Know of Substantial Apps Written in Python?

John J. Lee phrxy at csv.warwick.ac.uk
Fri Apr 6 00:41:21 EDT 2001


On 5 Apr 2001, Grant Griffin wrote:

> In article <mailman.986245212.31720.python-list at python.org>, "Ken says...
> >
> >From: "Grant Griffin" <not.this at seebelow.org>
> >> . . .
> >> The essential trade in using Python is that you give up some run-time
> >> speed to pick up development-time speed--and that's almost always a good
[...]
> >Actually python is a perfectly good choice for applications where run-time
> >speed -is- important, provided that the 2% of the code where significant
> >CPU cycles are actually burnt are written in C or C++.  In many cases this
[...]
> Yes, but are they doing it in "real time"?
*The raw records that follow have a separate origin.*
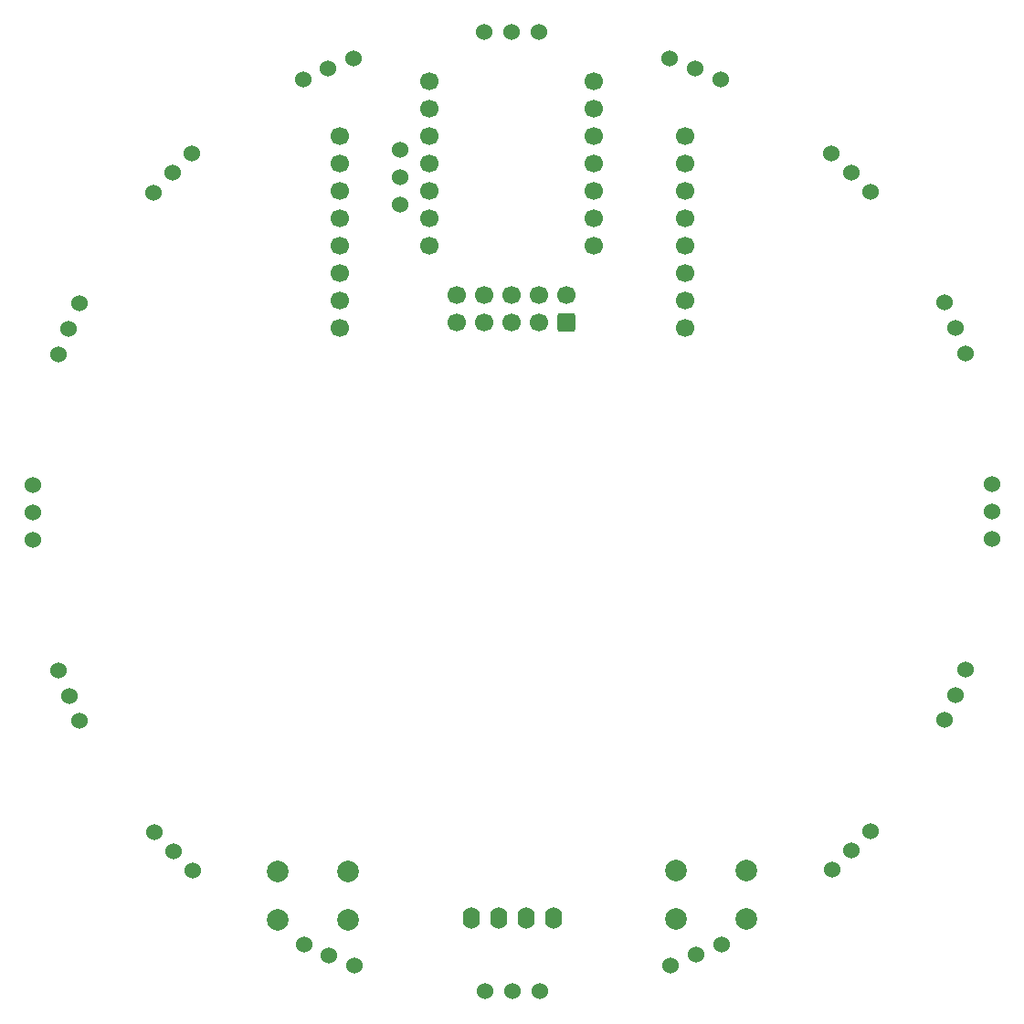
<source format=gbr>
%TF.GenerationSoftware,KiCad,Pcbnew,7.0.9*%
%TF.CreationDate,2024-01-11T17:52:56+09:00*%
%TF.ProjectId,SensorBoard,53656e73-6f72-4426-9f61-72642e6b6963,rev?*%
%TF.SameCoordinates,Original*%
%TF.FileFunction,Soldermask,Bot*%
%TF.FilePolarity,Negative*%
%FSLAX46Y46*%
G04 Gerber Fmt 4.6, Leading zero omitted, Abs format (unit mm)*
G04 Created by KiCad (PCBNEW 7.0.9) date 2024-01-11 17:52:56*
%MOMM*%
%LPD*%
G01*
G04 APERTURE LIST*
G04 Aperture macros list*
%AMRoundRect*
0 Rectangle with rounded corners*
0 $1 Rounding radius*
0 $2 $3 $4 $5 $6 $7 $8 $9 X,Y pos of 4 corners*
0 Add a 4 corners polygon primitive as box body*
4,1,4,$2,$3,$4,$5,$6,$7,$8,$9,$2,$3,0*
0 Add four circle primitives for the rounded corners*
1,1,$1+$1,$2,$3*
1,1,$1+$1,$4,$5*
1,1,$1+$1,$6,$7*
1,1,$1+$1,$8,$9*
0 Add four rect primitives between the rounded corners*
20,1,$1+$1,$2,$3,$4,$5,0*
20,1,$1+$1,$4,$5,$6,$7,0*
20,1,$1+$1,$6,$7,$8,$9,0*
20,1,$1+$1,$8,$9,$2,$3,0*%
G04 Aperture macros list end*
%ADD10C,2.000000*%
%ADD11O,1.600000X2.000000*%
%ADD12C,1.700000*%
%ADD13C,1.524000*%
%ADD14RoundRect,0.250000X0.600000X-0.600000X0.600000X0.600000X-0.600000X0.600000X-0.600000X-0.600000X0*%
G04 APERTURE END LIST*
D10*
%TO.C,SW1*%
X161417000Y-139319000D03*
X154917000Y-139319000D03*
X161417000Y-134819000D03*
X154917000Y-134819000D03*
%TD*%
D11*
%TO.C,Brd1*%
X143560800Y-139242800D03*
X141020800Y-139242800D03*
X138480800Y-139242800D03*
X135940800Y-139242800D03*
%TD*%
D12*
%TO.C,U18*%
X132080000Y-61722000D03*
X132080000Y-64262000D03*
X132080000Y-66802000D03*
X132080000Y-69342000D03*
X132080000Y-71882000D03*
X132080000Y-74422000D03*
X132080000Y-76962000D03*
X147320000Y-76962000D03*
X147320000Y-74422000D03*
X147320000Y-71882000D03*
X147320000Y-69342000D03*
X147320000Y-66802000D03*
X147320000Y-64262000D03*
X147320000Y-61722000D03*
%TD*%
D10*
%TO.C,SW2*%
X124535000Y-139410000D03*
X118035000Y-139410000D03*
X124535000Y-134910000D03*
X118035000Y-134910000D03*
%TD*%
D13*
%TO.C,U3*%
X159059898Y-61490661D03*
X156713244Y-60518645D03*
X154366590Y-59546629D03*
%TD*%
%TO.C,U10*%
X137237922Y-146050000D03*
X139777922Y-146050000D03*
X142317922Y-146050000D03*
%TD*%
%TO.C,U7*%
X179848300Y-120920937D03*
X180820316Y-118574283D03*
X181792332Y-116227629D03*
%TD*%
%TO.C,U9*%
X154438581Y-143623551D03*
X156785235Y-142651535D03*
X159131889Y-141679519D03*
%TD*%
D14*
%TO.C,J1*%
X144780000Y-84023200D03*
D12*
X144780000Y-81483200D03*
X142240000Y-84023200D03*
X142240000Y-81483200D03*
X139700000Y-84023200D03*
X139700000Y-81483200D03*
X137160000Y-84023200D03*
X137160000Y-81483200D03*
X134620000Y-84023200D03*
X134620000Y-81483200D03*
%TD*%
D13*
%TO.C,U12*%
X106539563Y-131262395D03*
X108335615Y-133058446D03*
X110131666Y-134854498D03*
%TD*%
%TO.C,U8*%
X169401356Y-134799398D03*
X171197407Y-133003346D03*
X172993459Y-131207295D03*
%TD*%
%TO.C,U11*%
X120418024Y-141709339D03*
X122764678Y-142681355D03*
X125111332Y-143653371D03*
%TD*%
%TO.C,U5*%
X181762512Y-86900380D03*
X180790496Y-84553726D03*
X179818480Y-82207072D03*
%TD*%
%TO.C,U20*%
X129388000Y-73152000D03*
X129388000Y-70612000D03*
X129388000Y-68072000D03*
%TD*%
%TO.C,U16*%
X110076566Y-68400602D03*
X108280515Y-70196654D03*
X106484463Y-71992705D03*
%TD*%
%TO.C,U2*%
X142240000Y-57150000D03*
X139700000Y-57150000D03*
X137160000Y-57150000D03*
%TD*%
%TO.C,U14*%
X95288961Y-99098961D03*
X95288961Y-101638961D03*
X95288961Y-104178961D03*
%TD*%
%TO.C,U17*%
X125039341Y-59576449D03*
X122692687Y-60548465D03*
X120346033Y-61520481D03*
%TD*%
%TO.C,U13*%
X97715410Y-116299620D03*
X98687426Y-118646274D03*
X99659442Y-120992928D03*
%TD*%
%TO.C,U4*%
X172938359Y-71937605D03*
X171142307Y-70141554D03*
X169346256Y-68345502D03*
%TD*%
D12*
%TO.C,U19*%
X123750000Y-66806000D03*
X123750000Y-69346000D03*
X123750000Y-71886000D03*
X123750000Y-74426000D03*
X123750000Y-76966000D03*
X123750000Y-79506000D03*
X123750000Y-82046000D03*
X123750000Y-84586000D03*
X155750000Y-84586000D03*
X155750000Y-82046000D03*
X155750000Y-79506000D03*
X155750000Y-76966000D03*
X155750000Y-74426000D03*
X155750000Y-71886000D03*
X155750000Y-69346000D03*
X155750000Y-66806000D03*
%TD*%
D13*
%TO.C,U15*%
X99629622Y-82279063D03*
X98657606Y-84625717D03*
X97685590Y-86972371D03*
%TD*%
%TO.C,U6*%
X184188961Y-104101039D03*
X184188961Y-101561039D03*
X184188961Y-99021039D03*
%TD*%
M02*

</source>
You make it sound as if that were the only kind of programming worth
doing! ;-)

> Numeric Python is a wonderful thing (in fact, I've even used it
> myself--you know, to do DSP <wink>), but it's still useful mainly for
> "offline" processing--at least that's the only way I ever use it.
[...]
> And in the real-time/embedded world, you usually can't operate on
> large blocks of data because of memory and/or latency constraints.
[...]

Would it be possible / useful to have some kind of system in which a
simple C program continuously churns through incoming data, with Python
doing whatever higher-level control you are interested in?  I don't have a
feeling for what would be useful in this kind of (real-time / embedded)
application.

But surely your kind of application is the exception rather than the rule,
generally, not just in technical applications, so "Actually python is a
perfectly good choice for applications where run-time speed -is-
important, provided that the 2% of the code where significant" is true
more often than not.  Maybe I'm just ignorant of the amount of embedded /
real time software that gets written.